[Transcribed page text]

Segment Open

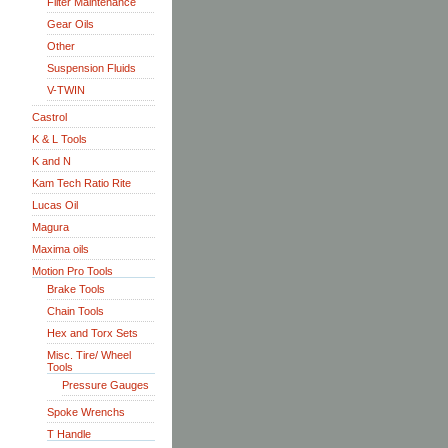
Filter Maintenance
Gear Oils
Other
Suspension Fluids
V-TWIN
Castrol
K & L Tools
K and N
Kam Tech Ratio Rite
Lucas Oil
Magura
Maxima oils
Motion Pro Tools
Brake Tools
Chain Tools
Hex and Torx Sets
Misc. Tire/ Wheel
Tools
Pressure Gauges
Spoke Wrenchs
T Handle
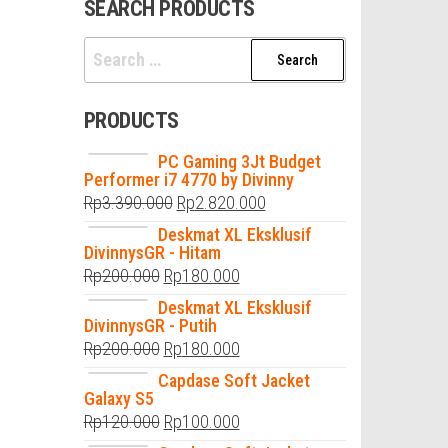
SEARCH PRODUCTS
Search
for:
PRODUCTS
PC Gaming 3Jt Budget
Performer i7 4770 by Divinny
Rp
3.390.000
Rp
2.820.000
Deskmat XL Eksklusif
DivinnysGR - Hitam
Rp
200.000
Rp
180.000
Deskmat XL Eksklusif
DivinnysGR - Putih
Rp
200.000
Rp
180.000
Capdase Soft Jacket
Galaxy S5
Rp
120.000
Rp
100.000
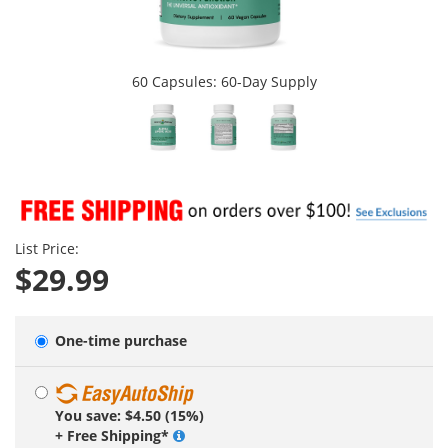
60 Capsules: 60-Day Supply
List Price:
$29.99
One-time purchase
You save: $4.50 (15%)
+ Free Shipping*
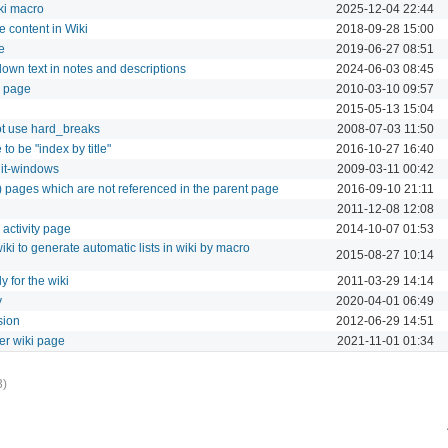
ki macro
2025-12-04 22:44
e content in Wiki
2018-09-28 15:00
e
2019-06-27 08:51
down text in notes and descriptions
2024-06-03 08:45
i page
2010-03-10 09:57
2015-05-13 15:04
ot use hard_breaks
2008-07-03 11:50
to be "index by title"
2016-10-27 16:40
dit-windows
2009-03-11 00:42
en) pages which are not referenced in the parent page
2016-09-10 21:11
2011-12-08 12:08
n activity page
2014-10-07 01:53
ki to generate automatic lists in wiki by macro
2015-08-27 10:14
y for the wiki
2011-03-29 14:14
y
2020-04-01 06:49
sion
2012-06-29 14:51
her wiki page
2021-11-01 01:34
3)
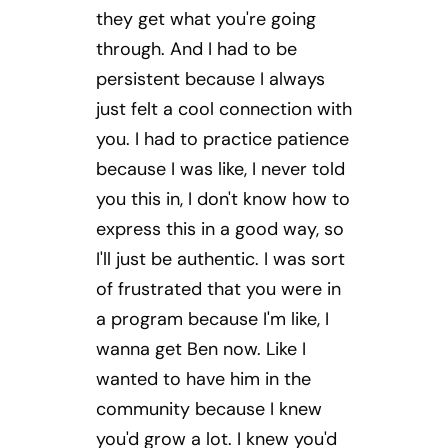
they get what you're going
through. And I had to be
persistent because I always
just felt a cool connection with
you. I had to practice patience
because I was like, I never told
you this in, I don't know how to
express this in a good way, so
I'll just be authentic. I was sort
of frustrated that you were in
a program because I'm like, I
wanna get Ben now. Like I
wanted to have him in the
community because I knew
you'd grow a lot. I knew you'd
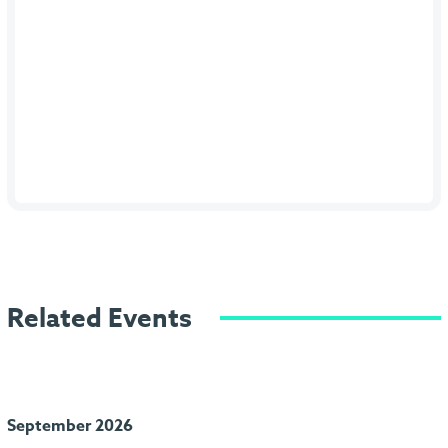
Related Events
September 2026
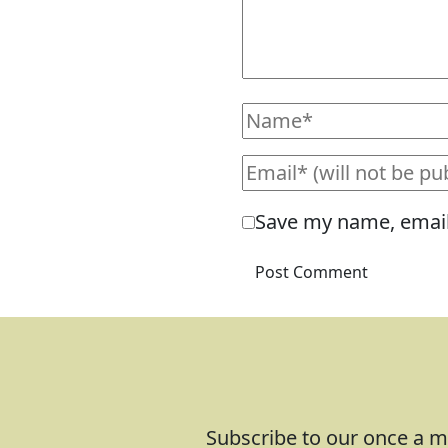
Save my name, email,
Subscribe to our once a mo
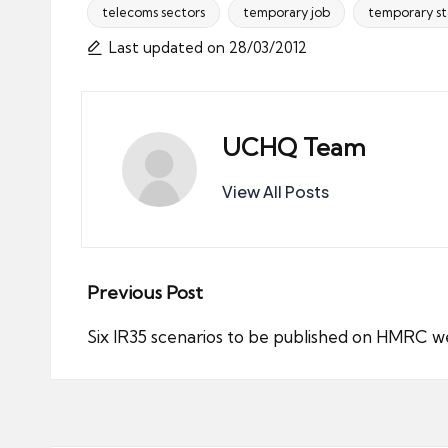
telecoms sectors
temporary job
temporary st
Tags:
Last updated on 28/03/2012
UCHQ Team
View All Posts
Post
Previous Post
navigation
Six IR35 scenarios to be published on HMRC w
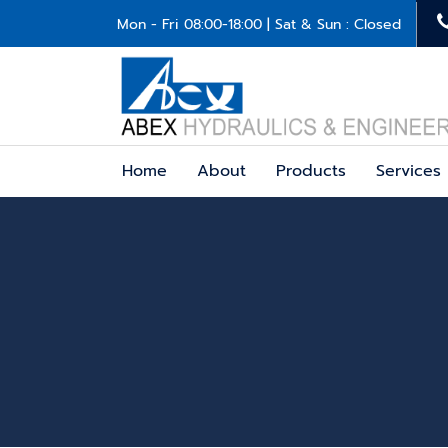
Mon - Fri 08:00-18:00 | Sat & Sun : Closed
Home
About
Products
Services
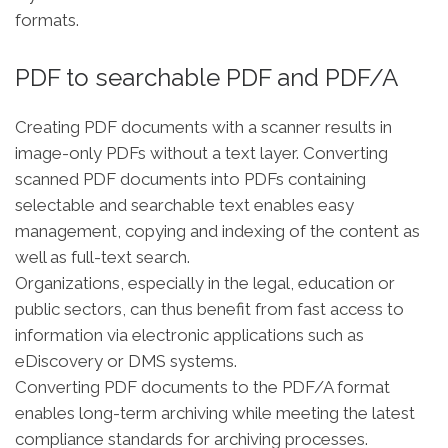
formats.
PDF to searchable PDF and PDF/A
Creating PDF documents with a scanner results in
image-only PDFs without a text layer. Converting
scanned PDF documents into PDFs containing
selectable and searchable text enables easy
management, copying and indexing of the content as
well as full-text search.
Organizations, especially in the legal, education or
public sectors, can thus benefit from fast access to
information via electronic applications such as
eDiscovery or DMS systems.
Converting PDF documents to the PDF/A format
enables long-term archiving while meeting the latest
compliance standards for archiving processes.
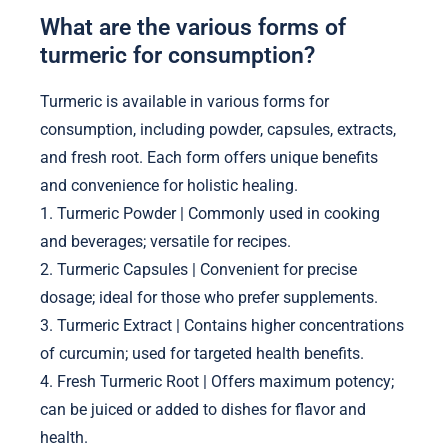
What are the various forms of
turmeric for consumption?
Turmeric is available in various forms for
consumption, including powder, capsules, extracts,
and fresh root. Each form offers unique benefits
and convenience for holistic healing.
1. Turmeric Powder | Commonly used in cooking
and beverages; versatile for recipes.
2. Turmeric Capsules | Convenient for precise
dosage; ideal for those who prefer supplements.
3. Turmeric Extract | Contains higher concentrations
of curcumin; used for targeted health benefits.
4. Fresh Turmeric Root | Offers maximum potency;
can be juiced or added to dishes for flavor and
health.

Segment Closed

Requirement — Render everything in the records above from the line containing "What are the various forms of" down to the line containing "4. Fresh Turmeric" as a JSON list of strings, one string per line, leaving out blank lines.

Output of the task —
[
  "What are the various forms of",
  "turmeric for consumption?",
  "Turmeric is available in various forms for",
  "consumption, including powder, capsules, extracts,",
  "and fresh root. Each form offers unique benefits",
  "and convenience for holistic healing.",
  "1. Turmeric Powder | Commonly used in cooking",
  "and beverages; versatile for recipes.",
  "2. Turmeric Capsules | Convenient for precise",
  "dosage; ideal for those who prefer supplements.",
  "3. Turmeric Extract | Contains higher concentrations",
  "of curcumin; used for targeted health benefits.",
  "4. Fresh Turmeric Root | Offers maximum potency;"
]